**PAGE EXTRACT:**
-----

Head-to-Head

PGA Championship 2023: Inside the dizzying final holes of Brooks Koepka and Viktor Hovland's Sunday duel

May 21, 2023
ROCHESTER, NEW YORK - MAY 21: Viktor Hovland of Norway reacts to his second shot on the 16th hole during the final round of the 2023 PGA Championship at Oak Hill Country Club on May 21, 2023 in Rochester, New York. (Photo by Andy Lyons/Getty Images)

Our writers Joel Beall and Shane Ryan followed Brooks Koepka and Viktor Hovland as they fought each other over the final stretch at Oak Hill. Here is what they saw. ​​

ROCHESTER, N.Y. — You have the myth of the Norseman—great colossus, descendant of the raiders, hard-bitten human product of river, fjord and sea—and you have the reality of Norway's Viktor Hovland, small and courageous but framed against the American beside him, Brooks Koepka, the bigger man, the greater champion. He will lose, you think, inevitably he will lose, but up to now he's endured in the final round of the 105th PGA Championship, latching like a terrier onto the ankle of the leader. Hoping as the afternoon wears on that pressure and luck will favor him at the critical hour.

-----

**WHAT YOU NEED TO DO:** According to the PGA Championship article, which writers followed Brooks Koepka and Viktor Hovland over the final stretch at Oak Hill? The material that comes next stands apart from the PGA Championship article.

-----

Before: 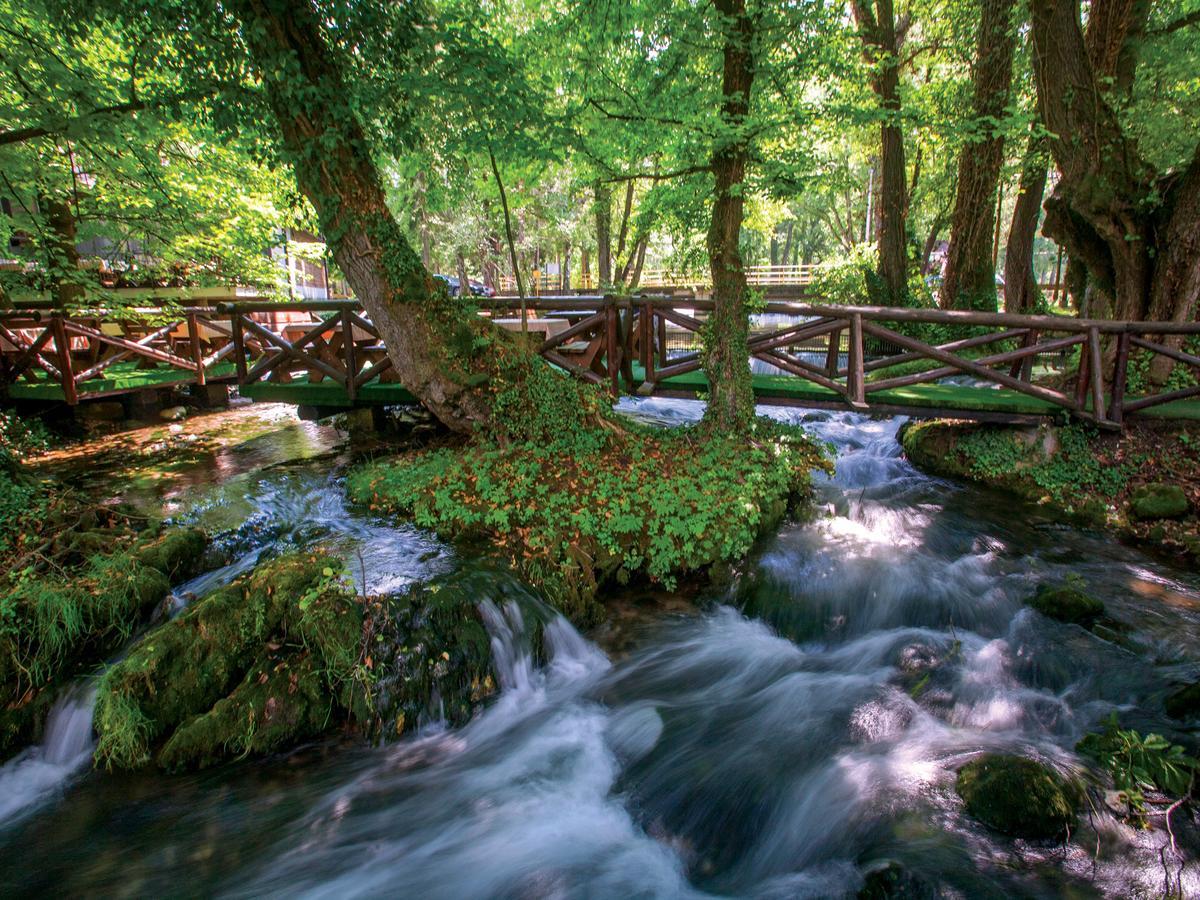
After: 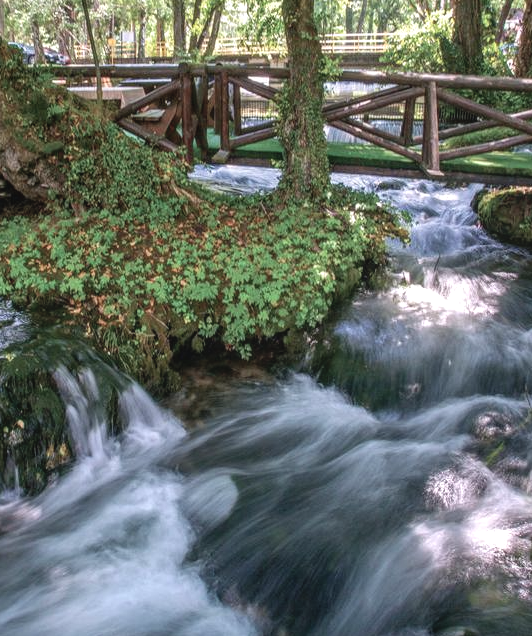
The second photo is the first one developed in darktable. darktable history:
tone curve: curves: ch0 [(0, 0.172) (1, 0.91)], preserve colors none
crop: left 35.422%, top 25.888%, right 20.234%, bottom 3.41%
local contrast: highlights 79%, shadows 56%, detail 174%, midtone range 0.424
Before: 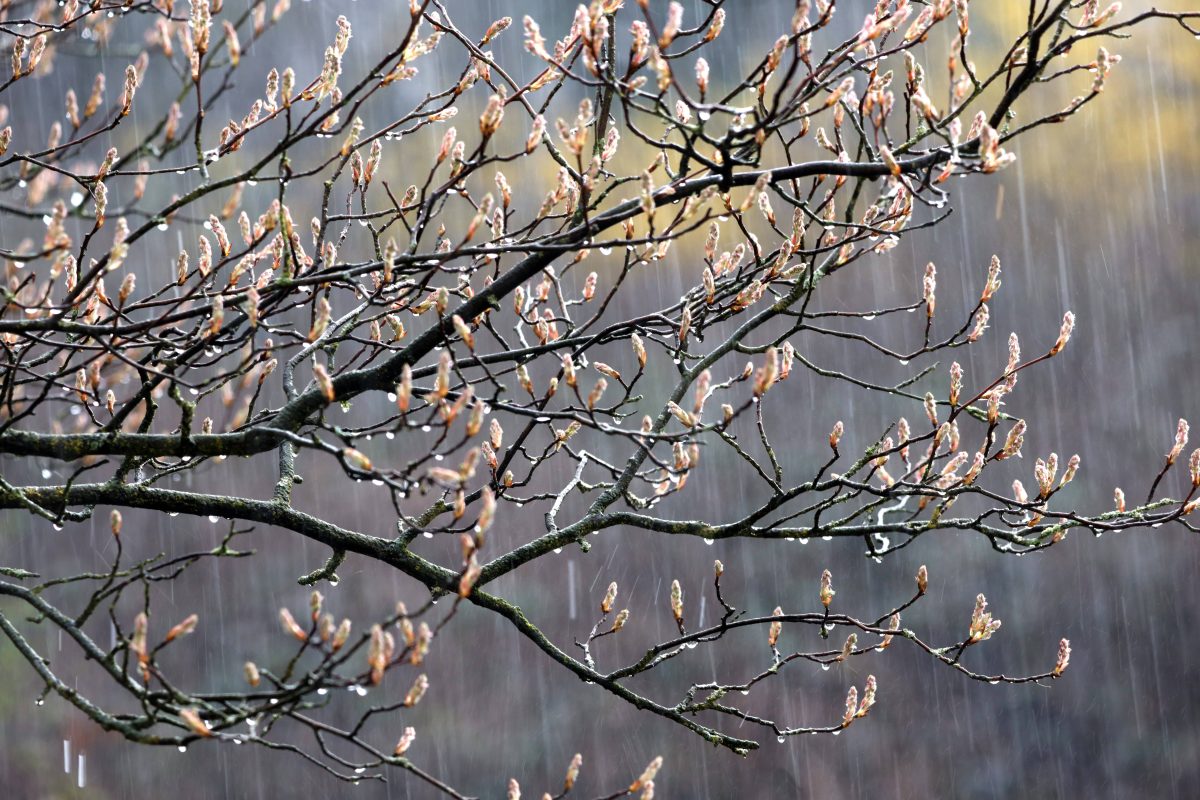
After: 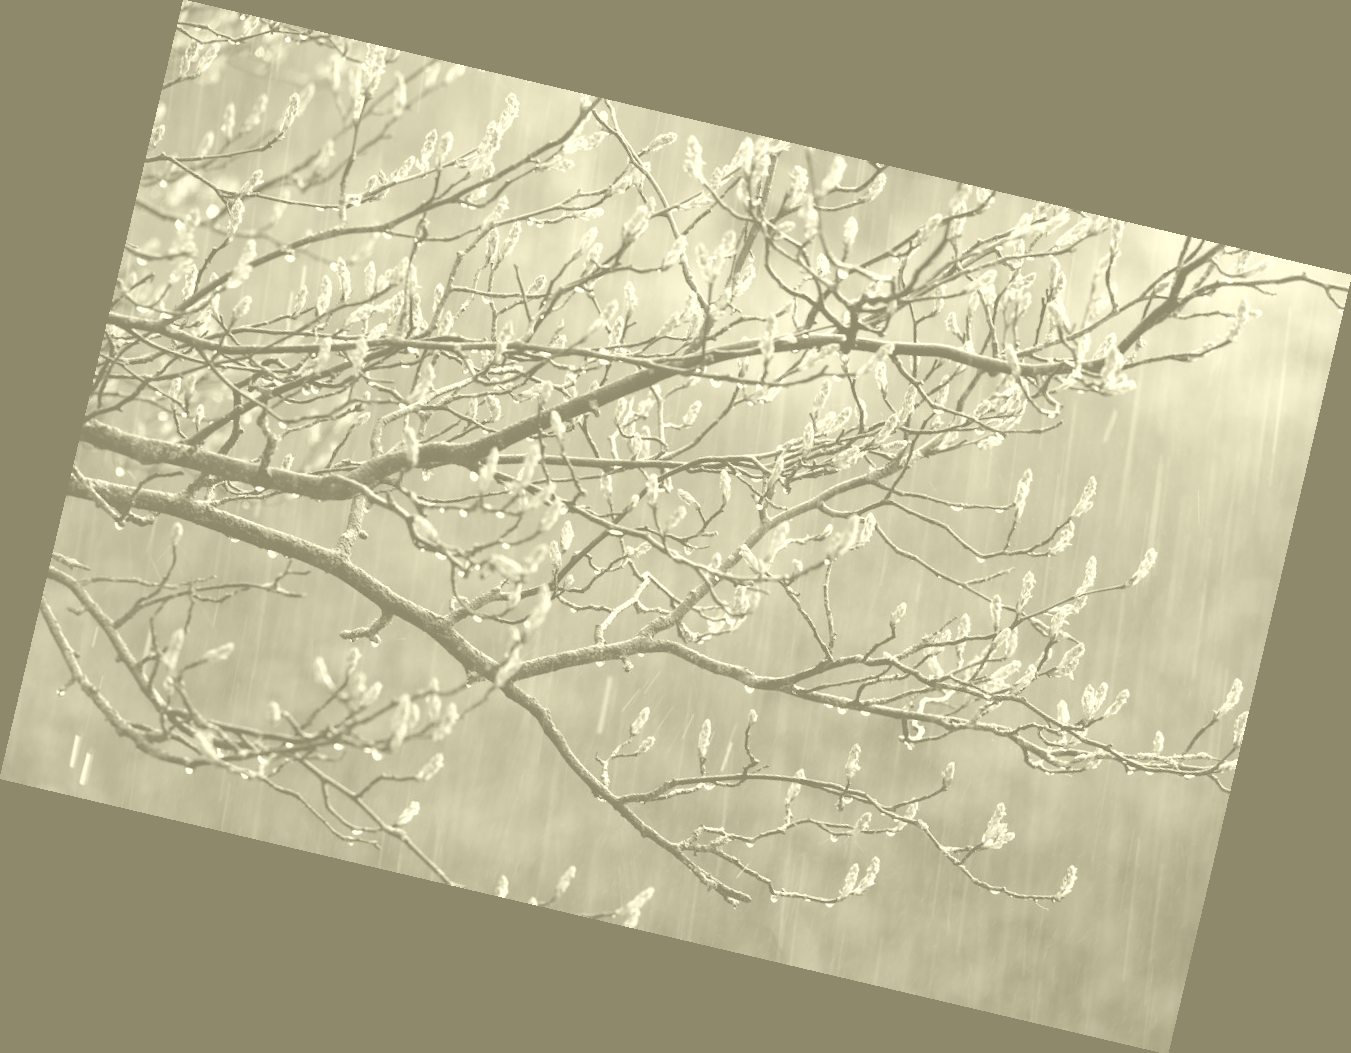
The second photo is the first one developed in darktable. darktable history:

-----

**CORRECT RESPONSE:** Joel Beall and Shane Ryan.